Egypt protests stifled by police in Cairo
Egyptian riot police have stifled plans for mass demonstrations against President Abdel-Fattah el-Sissi's rule.
Police used tear gas to disperse flash protests by hundreds in what turned into a day of cat-and-mouse games across parts of Cairo.
Police took over Cairo locations designated by organisers as gathering points, checking IDs and turning potential protesters away under the threat of arrest.
At least 100 protesters had been arrested by nightfall, mostly in the Dokki district in Cairo's twin city of Giza, according to activists and rights lawyers.
A total of 11 journalists were arrested during the course of the day and all but one were released hours later, according to reports.
"We have been running back and forth. Every time we gather in one place, they attack us," said one female protester.
"The minute we started gathering they attacked us and we fled," said another protester from the impoverished and densely populated Cairo district of Nahya.
Determined to prevent the protests, police took up positions in Cairo's Tahrir Square, the epicentre of the 2011 uprising, and deployed on the city's ring road and at a suburban square where hundreds of Islamist protesters were killed when security forces broke up their sit-in in August 2013.

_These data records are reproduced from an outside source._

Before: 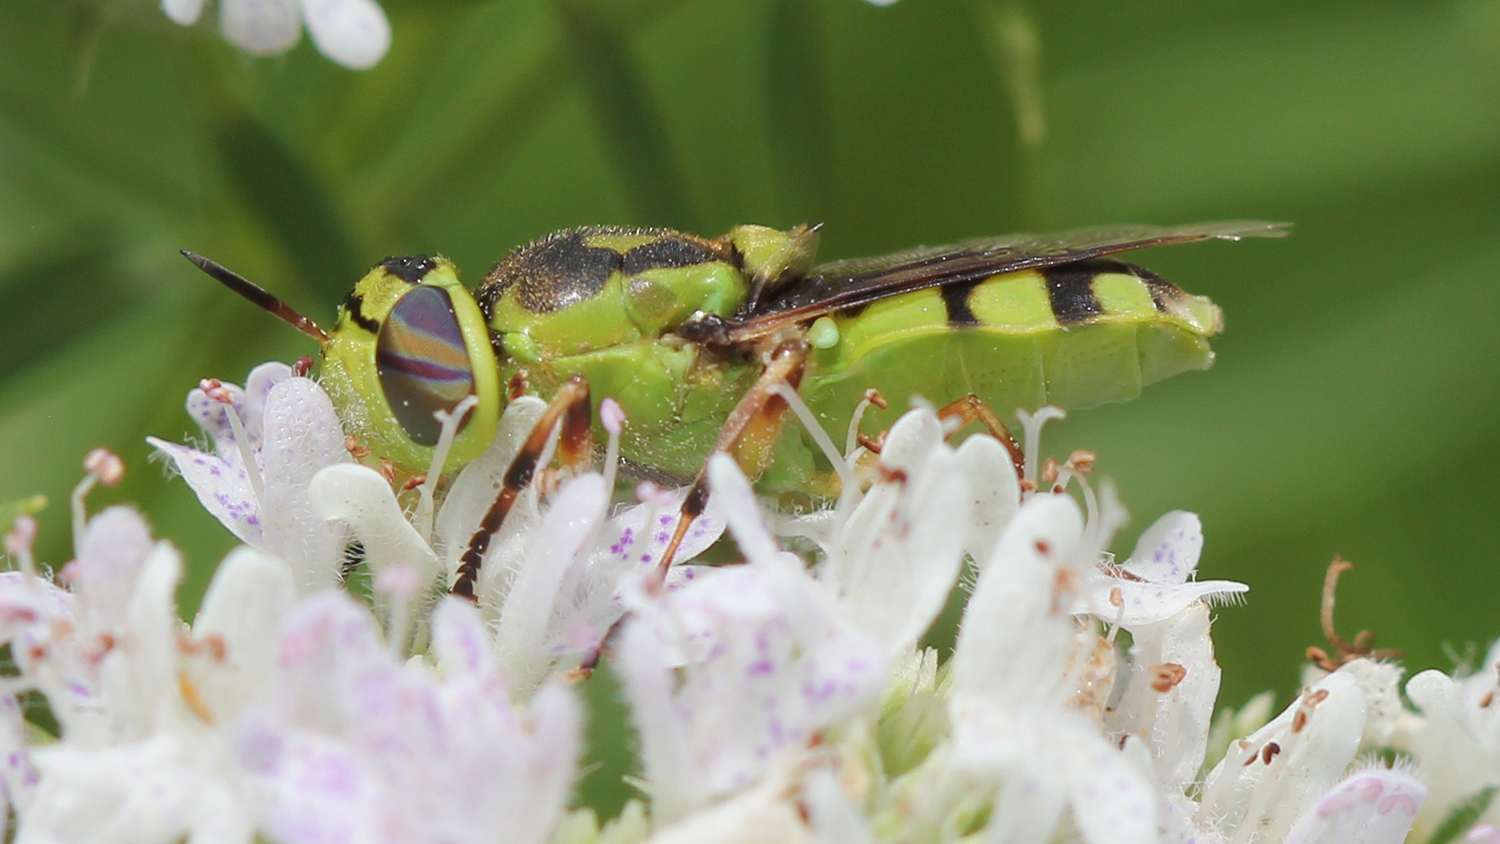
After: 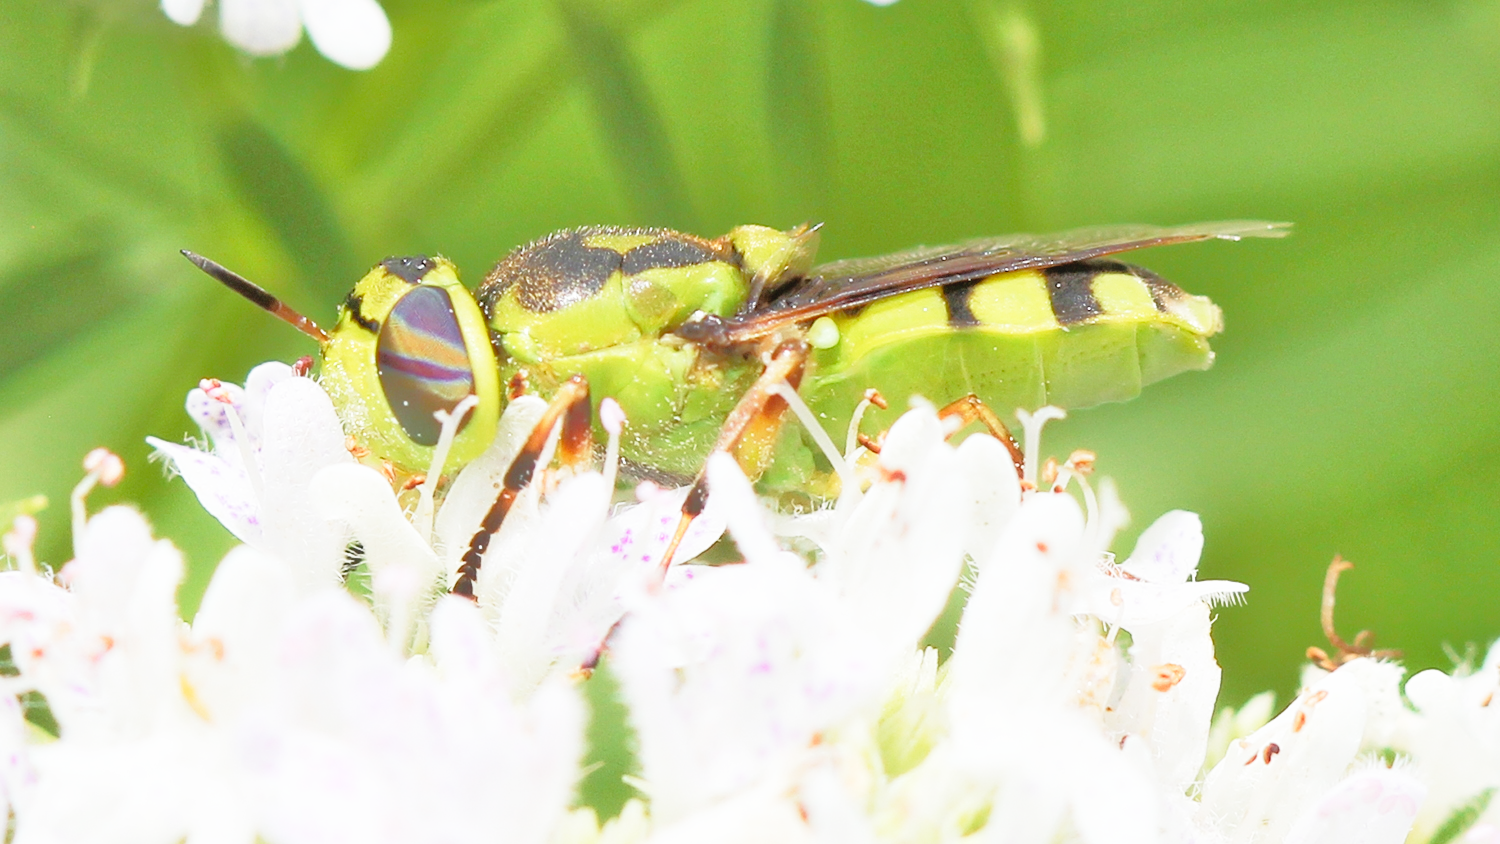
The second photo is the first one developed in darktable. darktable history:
tone equalizer: -8 EV -0.535 EV, -7 EV -0.307 EV, -6 EV -0.052 EV, -5 EV 0.423 EV, -4 EV 0.961 EV, -3 EV 0.82 EV, -2 EV -0.006 EV, -1 EV 0.136 EV, +0 EV -0.015 EV
base curve: curves: ch0 [(0, 0) (0.012, 0.01) (0.073, 0.168) (0.31, 0.711) (0.645, 0.957) (1, 1)], preserve colors none
contrast equalizer: octaves 7, y [[0.5, 0.488, 0.462, 0.461, 0.491, 0.5], [0.5 ×6], [0.5 ×6], [0 ×6], [0 ×6]]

The sheer number of policemen on the streets and fear of arrest prevented protesters from gathering, often forcing them to trickle out from designated gathering points to assemble elsewhere.
The arrests followed the detention in recent days of scores of activists in pre-dawn raids as authorities sought to derail plans for the demonstrations. Rights groups say as many as 100 have been arrested since late last week, with some picked up by police just hours before the protests were due to start.
The most serious violence took place at a residential square in Dokki, where some 500 protesters led by prominent activists gathered. Masked policemen in armoured vehicles and wearing riot gear arrived 10 minutes later and fired tear gas.
Elsewhere in Dokki, dozens of riot and special forces policemen laid siege to the headquarters of the Karama, or Dignity, party founded by opposition leader Hamdeen Sabahi, the only candidate who ran against Mr el-Sissi in the 2014 presidential election and who filed a lawsuit against Mr el-Sissi for surrendering the islands.
"We denounce the violations of our constitutional rights of peaceful assembly. We are holding a sit-in here until they withdraw, and we demand the release of all those who were captured today and in previous days," senior party member Masoum Marzouk told the Associated Press.
"If they raid these offices it would be a big mistake, but they are capable of anything these days. We are a city under occupation by the army and police."
The central issue of the protests was Egypt's recent decision to surrender to Saudi Arabia control of two strategic Red Sea islands in a surprise deal. Egypt says the islands of Tiran and Sanafir at the mouth of the Gulf of Aqaba off the coast of Sinai belong to Saudi Arabia, which placed them under Cairo's protection in 1950 because it feared Israel might attack them.
The announcement came during a visit to Egypt this month by the Saudi monarch, King Salman, as the kingdom announced a multi-billion-dollar package of aid and investment to Egypt, fueling charges that the islands were sold off.
Already, the issue of the islands has sparked the largest protests since Mr el-Sissi assumed power in June 2014, when on April 15 some 2,000 protesters gathered in Cairo to demonstrate against el-Sissi for giving up the islands, calling on him to step down.
Mr el-Sissi has dismissed the controversy and insists Egypt has not surrendered an "inch" of its territory.